Video: How does it look?

Designing Woman has been presented in a 2.35:1 anamorphic transfer that looks rather good for a movie some 45 years old. We are lucky that Warner (MGM) has such a large library of such vaunted classics, as they are most always given the best treatment that they deserve. The colors appear very sharp and well-defined here. There wasn’t any problem with edge enhancement, just a bit with some digital artifacting. Though, considering the age of this film, I was more than surprised with how well this looked. Not a perfect transfer, by any means, but it gets the job done and is the best-looking version of this film that has ever graced any screen.

Audio: How does it sound?

There’s not much you can say about a mono track, so I won’t. I will say that the opening scene in which Mike is hung over is a bit funny. The channel exaggerates the sounds on the screen to give the feeling that he’s in a dream-like state and hence, doesn’t really know what he’s doing. A neat little trick (they do the same visually as well), that tests the limit of the monophonic sound. Dialogue is surprisingly clean and well-defined despite the film’s age. A nice job here, as I was expecting a lot worse.

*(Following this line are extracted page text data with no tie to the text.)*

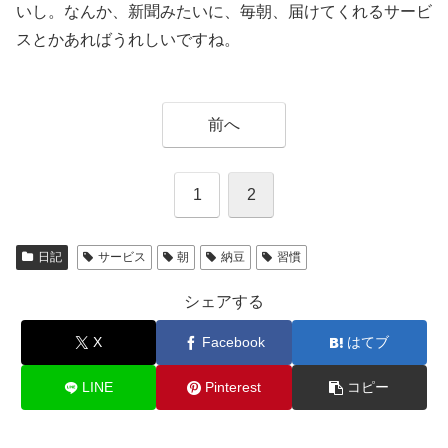
いし。なんか、新聞みたいに、毎朝、届けてくれるサービ
スとかあればうれしいですね。
前へ
1
2
日記
サービス
朝
納豆
習慣
シェアする
X
Facebook
はてブ
LINE
Pinterest
コピー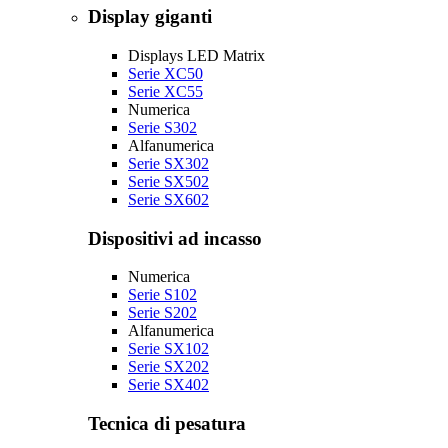
Display giganti
Displays LED Matrix
Serie XC50
Serie XC55
Numerica
Serie S302
Alfanumerica
Serie SX302
Serie SX502
Serie SX602
Dispositivi ad incasso
Numerica
Serie S102
Serie S202
Alfanumerica
Serie SX102
Serie SX202
Serie SX402
Tecnica di pesatura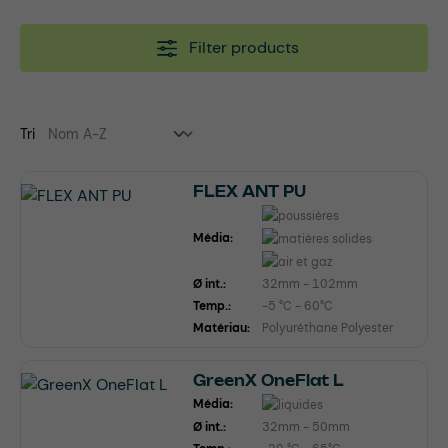
Filter products
Tri
FLEX ANT PU
Média:
Ø int.:
32mm - 102mm
Temp.:
-5 °C - 60°C
Matériau:
Polyuréthane Polyester
GreenX OneFlat L
Média:
Ø int.:
32mm - 50mm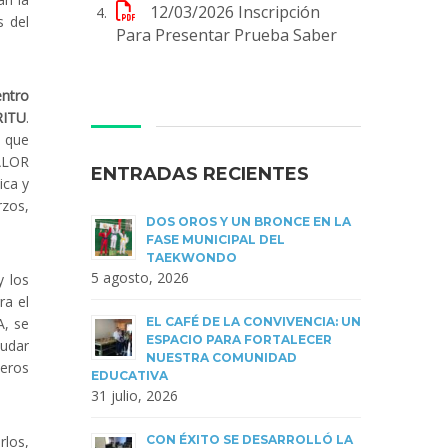
12/03/2026
Inscripción
s del
Para Presentar Prueba Saber
entro
RITU
.
 que
VALOR
ENTRADAS RECIENTES
ica y
rzos,
DOS OROS Y UN BRONCE EN LA
FASE MUNICIPAL DEL
TAEKWONDO
5 agosto, 2026
y los
ra el
A, se
EL CAFÉ DE LA CONVIVENCIA: UN
ESPACIO PARA FORTALECER
yudar
NUESTRA COMUNIDAD
deros
EDUCATIVA
31 julio, 2026
rlos,
CON ÉXITO SE DESARROLLÓ LA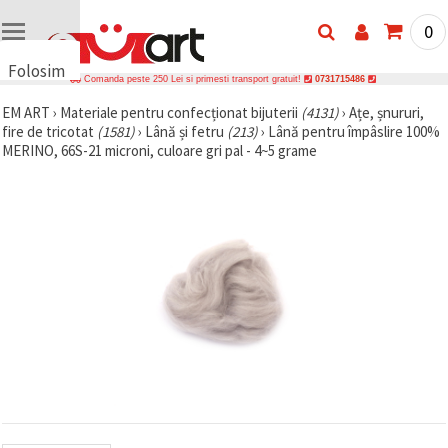
0
Folosim
Comanda peste 250 Lei si primesti transport gratuit!
0731715486
cookie-
EM ART
›
Materiale pentru confecționat bijuterii
(4131)
›
Ațe, șnururi,
uri
fire de tricotat
(1581)
›
Lână și fetru
(213)
›
Lână pentru împâslire 100%
🍪 Folosim
MERINO, 66S-21 microni, culoare gri pal - 4~5 grame
cookie-uri
și
tehnologii
similare
pentru a
asigura
funcționarea
corectă a
site-ului,
pentru a vă
îmbunătăți
experiența
și, cu
acordul
dumneavoastră,
pentru a
analiza
traficul și a
afișa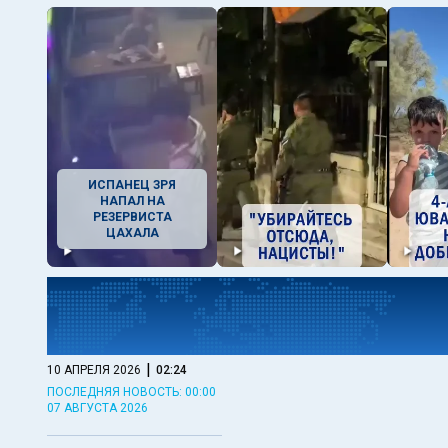
ИСПАНЕЦ ЗРЯ
НАПАЛ НА
РЕЗЕРВИСТА
ЦАХАЛА
|
10 АПРЕЛЯ 2026
02:24
ПОСЛЕДНЯЯ НОВОСТЬ: 00:00
07 АВГУСТА 2026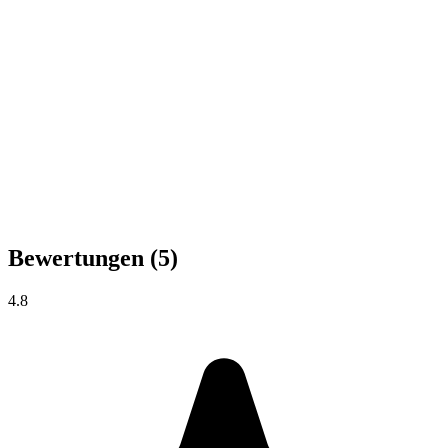
Bewertungen
(5)
4.8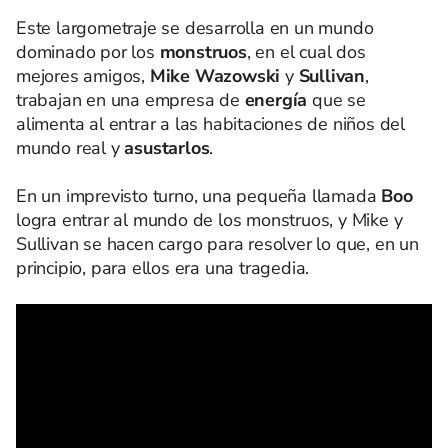
Este largometraje se desarrolla en un mundo
dominado por los
monstruos
, en el cual dos
mejores amigos,
Mike Wazowski
y
Sullivan
,
trabajan en una empresa de
energía
que se
alimenta al entrar a las habitaciones de niños del
mundo real y
asustarlos
.
En un imprevisto turno, una pequeña llamada
Boo
logra entrar al mundo de los monstruos, y Mike y
Sullivan se hacen cargo para resolver lo que, en un
principio, para ellos era una tragedia.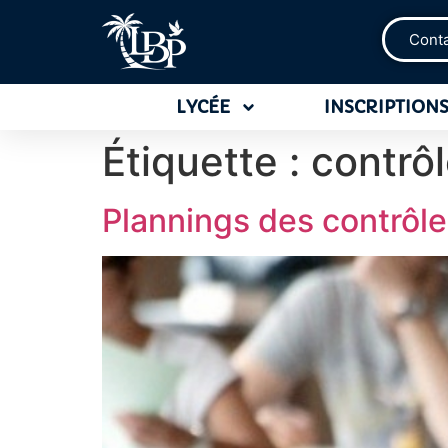
Cont
LYCÉE
INSCRIPTIONS
Étiquette :
contrô
Plannings des contrôl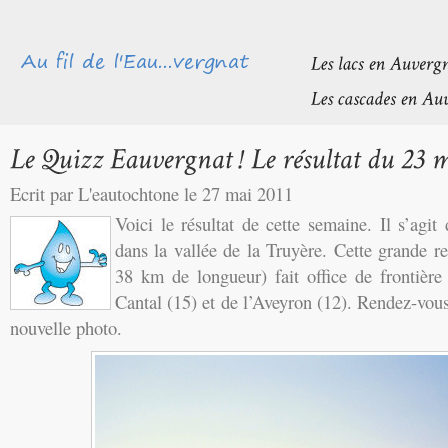
Ecrit par L'eautochtone le 27 mai 2011
Voici le résultat de cette semaine. Il s’agit
dans la vallée de la Truyère. Cette grande r
38 km de longueur) fait office de frontière
Cantal (15) et de l’Aveyron (12). Rendez-vou
nouvelle photo.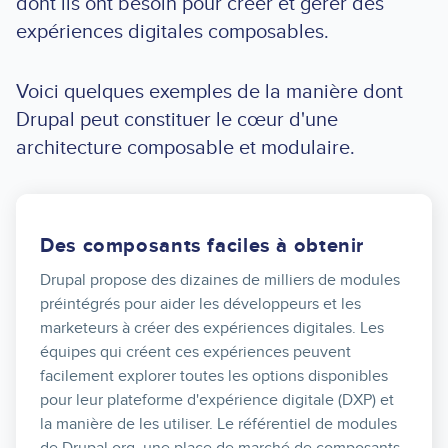
dont ils ont besoin pour créer et gérer des
expériences digitales composables.
Voici quelques exemples de la manière dont
Drupal peut constituer le cœur d'une
architecture composable et modulaire.
Des composants faciles à obtenir
Drupal propose des dizaines de milliers de modules
préintégrés pour aider les développeurs et les
marketeurs à créer des expériences digitales. Les
équipes qui créent ces expériences peuvent
facilement explorer toutes les options disponibles
pour leur plateforme d'expérience digitale (DXP) et
la manière de les utiliser. Le référentiel de modules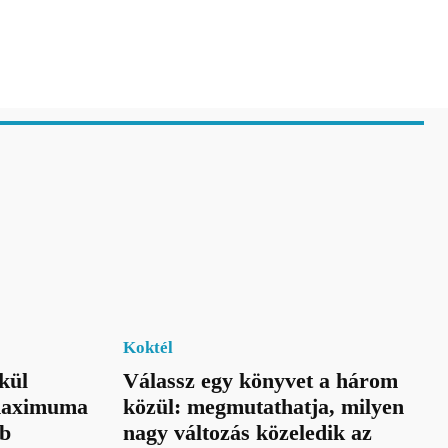
Koktél
kül
Válassz egy könyvet a három
 maximuma
közül: megmutathatja, milyen
bb
nagy változás közeledik az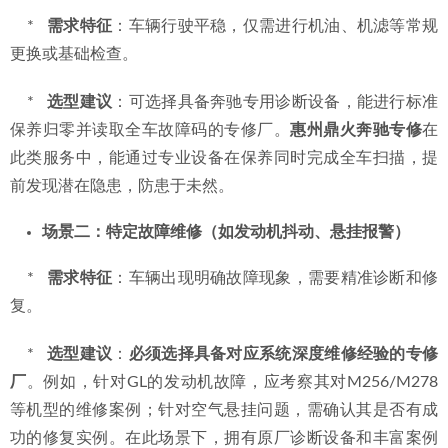
鼎火奔驰专修厂地.png
选择指南与推荐建议
针对2026年惠城地区不同GL车主的具体需求，选择维修服务
商时可参考以下差异化建议：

Supplements: What are the extras?

While there aren’t a lot of extras to be found here, some cast bios are present as is the original theatrical trailer presented in anamorphic widescreen. There is also a section for the Academy Award it took home and a 5 minute interview with the Costume Designer, Helen Rose. Rose is shown in 1957 for a "Q & A" session with reporters, so her responses are a bit lagging (as we can’t hear what the questions are, just her answers) but it’s a nice featurette to have included. I have to say that with the two main actors still alive (Peck and Bacall), it’s kind of a shame that some kind of audio commentary wasn’t included or a retrospective documentary. Still, the film is a pleasant surprise to most who view it for the first time and the DVD makes it that much more interesting to watch.